35.166.192.222 - - [15/Aug/2023:18:39:51 +1000] "GET /.well-known/acme-challenge/zdbKm5il06iz5k5QmRPZySYwa3meY1sWGGmuREpi0Gk HTTP/1.1" 200 119 "-" "Mozilla/5.0 (compatible; Let's Encrypt validation server; +https://www.letsencrypt.org)"

Server 3:

18.218.235.143 - - [15/Aug/2023:18:39:51 +1000] "GET /.well-known/acme-challenge/zdbKm5il06iz5k5QmRPZySYwa3meY1sWGGmuREpi0Gk HTTP/1.1" 200 119 "-" "Mozilla/5.0 (compatible; Let's Encrypt validation server; +https://www.letsencrypt.org)"

Server 4:

101.118.226.236 - - [15/Aug/2023:19:40:28 +1000] "GET /.well-known/acme-challenge/zdbKm5il06iz5k5QmRPZySYwa3meY1sWGGmuREpi0Gk HTTP/1.1" 200 88 "-" "Mozilla/5.0 (compatible; Let's Encrypt validation server; +https://www.letsencrypt.org)"
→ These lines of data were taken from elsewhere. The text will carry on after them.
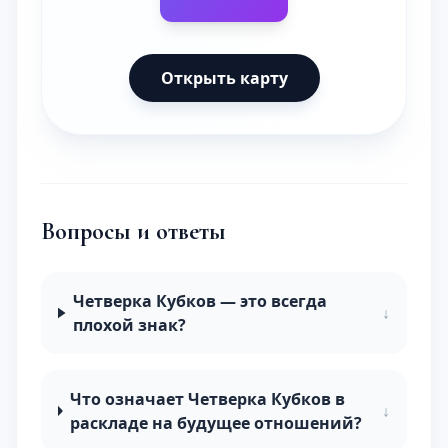
Открыть карту
Вопросы и ответы
Четверка Кубков — это всегда
↓
плохой знак?
Что означает Четверка Кубков в
↓
раскладе на будущее отношений?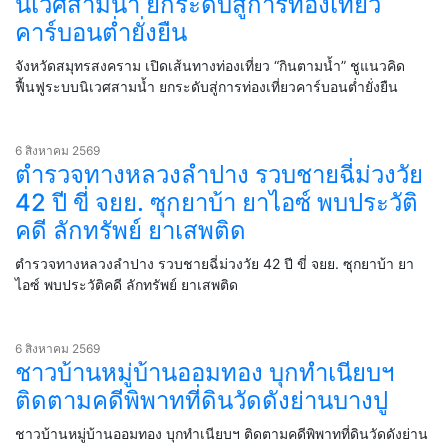
นิเวศสามน้ำ ยกระดับสู่การท่องเที่ยว
คาร์บอนต่ำยั่งยืน
จังหวัดสมุทรสงคราม เปิดเส้นทางท่องเที่ยว “กินตามน้ำ” ชูแนวคิด
ฟื้นฟูระบบนิเวศสามน้ำ ยกระดับสู่การท่องเที่ยวคาร์บอนต่ำยั่งยืน
6 สิงหาคม 2569
ตำรวจทางหลวงลำปาง รวบชายฉี่ม่วงวัย
42 ปี ขี่ จยย. ซุกยาบ้า ยาไอซ์ พบประวัติ
คดี ลักทรัพย์ ยาเสพติด
ตำรวจทางหลวงลำปาง รวบชายฉี่ม่วงวัย 42 ปี ขี่ จยย. ซุกยาบ้า ยา
ไอซ์ พบประวัติคดี ลักทรัพย์ ยาเสพติด
6 สิงหาคม 2569
ชาวบ้านหมู่บ้านออมทอง บุกทำเนียบฯ
ติดตามคดีพิพาทที่ดินวัดดังย่านบางปู
ชาวบ้านหมู่บ้านออมทอง บุกทำเนียบฯ ติดตามคดีพิพาทที่ดินวัดดังย่าน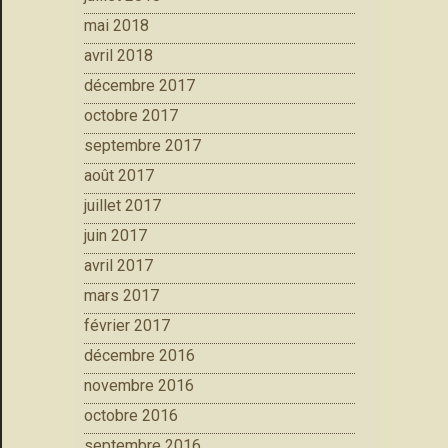
mai 2018
avril 2018
décembre 2017
octobre 2017
septembre 2017
août 2017
juillet 2017
juin 2017
avril 2017
mars 2017
février 2017
décembre 2016
novembre 2016
octobre 2016
septembre 2016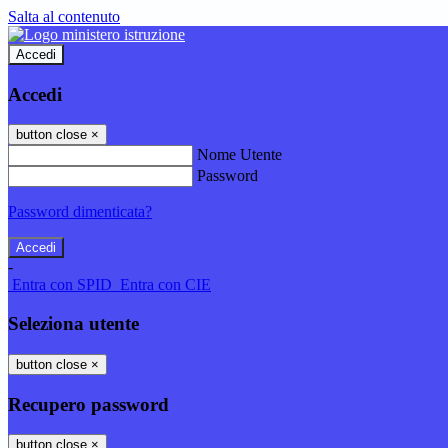
Salta al contenuto
Accedi
Accedi
button close
×
Nome Utente
Password
Password dimenticata?
-
Entra con SPID
Entra con CIE
Seleziona utente
button close
×
Recupero password
button close
×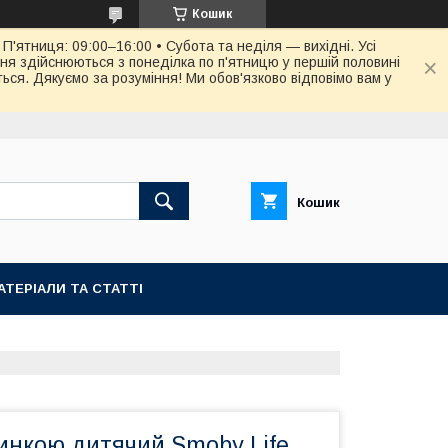
Кошик
П'ятниця: 09:00–16:00 • Субота та неділя — вихідні. Усі
ня здійснюються з понеділка по п'ятницю у першій половині
ся. Дякуємо за розуміння! Ми обов'язково відповімо вам у
Кошик
АТЕРІАЛИ ТА СТАТТІ
пинкою дитячий Smoby Life,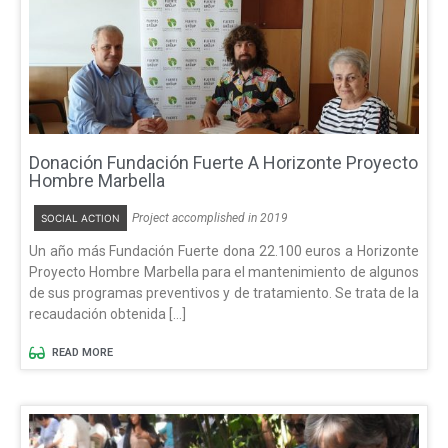
Donación Fundación Fuerte A Horizonte Proyecto
Hombre Marbella
Project accomplished in 2019
SOCIAL ACTION
Un año más Fundación Fuerte dona 22.100 euros a Horizonte
Proyecto Hombre Marbella para el mantenimiento de algunos
de sus programas preventivos y de tratamiento. Se trata de la
recaudación obtenida […]
READ MORE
The timestamps are a bit out as I have retried a few times.

I'm thinking about what you said about requests from different IPs @petercooperjr and have had a read through ACME v1/v2: Validating challenges from multiple network vantage points. Perhaps we are blocking one of the Let's Encrypt IP addresses somewhere. Our servers have been hit with a lot of bot traffic, so we have blocked a lot of IPs recently.

I will try disabling the blocklist temporarily and see if I can get the certificate issued.

2 Likes

OK, that was it. I disabled the blockilst and the certificate was issued successfully.

I will have to update our NGINX config to not apply IP blocking on requests to .well-known/acme-challenge/*. I don't think there's any reliable way of whitelisting Let's Encrypt's known IP addresses by the looks of things.

Thank you for your help @petercooperjr & @webprofusion; :slightly_smiling_face:

4 Likes

You should probably set your IP blocks with an expiration date. And maybe don't block an entire /16. It's not like they're going to DoS you for several days at a time. :smiley:

You renewals only have to succeed once (per fqdn!) in the 30-day window, so if an IP is blocked you just try again later, if you're worried about this you can change the default 12 hours to 8, 6, or 4.

3 Likes

Yes, if you need to be blocking public Internet traffic, then having an exception for .well-known/acme-challenge is a standard way to make sure that validation attempts will still work.

4 Likes

This topic was automatically closed 30 days after the last reply. New replies are no longer allowed.